The 2003 version of the Urban Influence Codes (UIC) emphasizes the relationship of outlying counties to major metropolitan areas. Counties are subdivided into 12 categories distinguished by three features: population size in census-defined urbanized areas, adjacency to metropolitan or micropolitan areas, and the size of those adjacent communities. To be adjacent, counties must be contiguous and have at least 2% of the resident labor force commuting to a central metropolitan county.
A county-based system such as UIC, which attempts to describe the diversity in settlement patterns in a relatively large area by a single number, may not provide an accurate depiction.

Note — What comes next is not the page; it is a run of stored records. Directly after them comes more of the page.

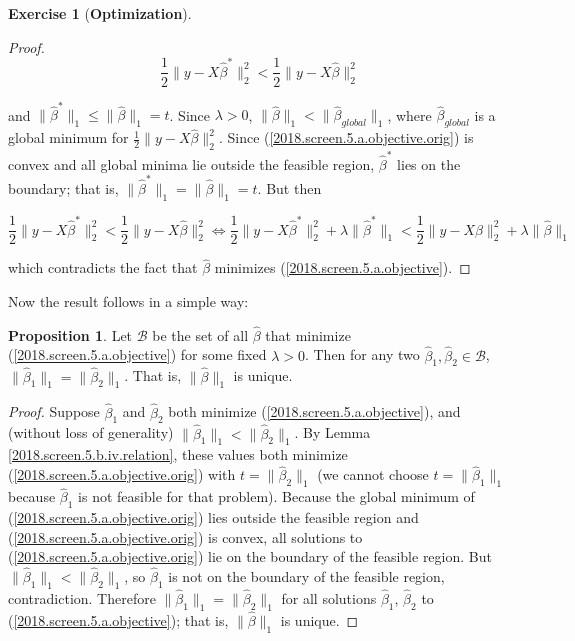 \documentclass{article}
\theoremstyle{definition}
\newtheorem{exercise}{Exercise}
\theoremstyle{definition}
\theoremstyle{definition}
\theoremstyle{definition}
\theoremstyle{definition}
\newtheorem{proposition}[theorem]{Proposition}
\begin{document}
\begin{exercise}[\textbf{Optimization}]
\begin{enumerate}[(a)]
\begin{enumerate}[(i)]
\begin{proof}
\[
\frac{1}{2} \lVert y - X \hat{\beta}^* \rVert_2^2  < \frac{1}{2} \lVert y - X \hat{\beta} \rVert_2^2
\]

and \(\lVert\hat{\beta}^*\rVert_1 \leq \lVert\hat{\beta}\rVert_1 = t\). Since \(\lambda > 0\), \(\lVert\hat{\beta}\rVert_1 < \lVert \hat{\beta}_{global} \rVert_1\), where \(\hat{\beta}_{global}\) is a global minimum for \(\frac{1}{2} \lVert y - X \hat{\beta} \rVert_2^2\). Since (\ref{2018.screen.5.a.objective.orig}) is convex and all global minima lie outside the feasible region, \(\hat{\beta}^*\) lies on the boundary; that is, \(\lVert \hat{\beta}^* \rVert_1 = \lVert\hat{\beta}\rVert_1 = t\). But then

\[
\frac{1}{2} \lVert y - X \hat{\beta}^* \rVert_2^2  < \frac{1}{2} \lVert y - X \hat{\beta} \rVert_2^2 \iff \frac{1}{2} \lVert y - X \hat{\beta}^* \rVert_2^2 + \lambda \lVert\hat{\beta}^* \rVert_1 < \frac{1}{2} \lVert y - X \hat{\beta} \rVert_2^2 +  \lambda \lVert\hat{\beta} \rVert_1
\]

which contradicts the fact that \(\hat{\beta}\) minimizes (\ref{2018.screen.5.a.objective}). 

\end{proof}

Now the result follows in a simple way:

\begin{proposition}
Let \(\mathcal{B}\) be the set of all \(\hat{\beta}\) that minimize (\ref{2018.screen.5.a.objective}) for some fixed \(\lambda > 0\). Then for any two \(\hat{\beta}_1, \hat{\beta}_2 \in \mathcal{B}\), \(\lVert \hat{\beta}_1 \rVert_1 = \lVert \hat{\beta}_2 \rVert_1\). That is, \(\lVert \hat{\beta} \rVert_1\) is unique.
\end{proposition}

\begin{proof}
Suppose \(\hat{\beta}_1\) and \(\hat{\beta}_2\) both minimize (\ref{2018.screen.5.a.objective}), and (without loss of generality) \(\lVert \hat{\beta}_1 \rVert_1 < \lVert \hat{\beta}_2 \rVert_1\). By Lemma \ref{2018.screen.5.b.iv.relation}, these values both minimize (\ref{2018.screen.5.a.objective.orig}) with \(t =  \lVert \hat{\beta}_2 \rVert_1\) (we cannot choose \(t =  \lVert \hat{\beta}_1 \rVert_1\) because \(\hat{\beta}_1\) is not feasible for that problem). Because the global minimum of (\ref{2018.screen.5.a.objective.orig}) lies outside the feasible region and  (\ref{2018.screen.5.a.objective.orig}) is convex, all solutions to (\ref{2018.screen.5.a.objective.orig}) lie on the boundary of the feasible region. But \(\lVert\hat{\beta}_1 \rVert_1 < \lVert \hat{\beta}_2 \rVert_1\), so \(\hat{\beta}_1\) is not on the boundary of the feasible region, contradiction. Therefore \(\lVert \hat{\beta}_1 \rVert_1 = \lVert \hat{\beta}_2 \rVert_1\) for all solutions \(\hat{\beta}_1\), \(\hat{\beta}_2\) to (\ref{2018.screen.5.a.objective}); that is,  \(\lVert \hat{\beta} \rVert_1\) is unique.
\end{proof}


\end{enumerate}
\end{enumerate}
\end{exercise}
\end{document}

However, because county boundaries don't change much, every county will be represented by a measure, even after an extended period of time.
UIC were developed at the U.S. Department of Agriculture's Economic Research Service, as a refinement of the Office of Management and Budget (OMB) Core-Based Statistical Area (CBSA) definition. They are based on population and commuting information from the 2000 census and the OMB 2003 CBSA definitions. Additional information about the UIC classification scheme is available on the Internet at http://www.ers.usda.gov/briefing/Rurality/UrbanInf/.
The name of this HCUP data element and the version of the categorization have changed over time:
- Starting in the 2014 HCUP databases, the classification of counties is based on the 2010 Census and the OMB 2013 Core Based Statistical Area (CBSA) definitions.
- Starting in the 2013 HCUP databases, the data element is PL_UIC.
- Between 2003 and 2012, the data element name was PL_UIC2003 and the classification of counties was based on the 2000 Census and the OMB 2003 CBSA definitions.
- In 2002, the data element name was PL_UIC and the classification of counties was based on the 1990 Census and the OMB 1993 Metropolitan definitions.
- This information was not included on the HCUP databases prior to 2002.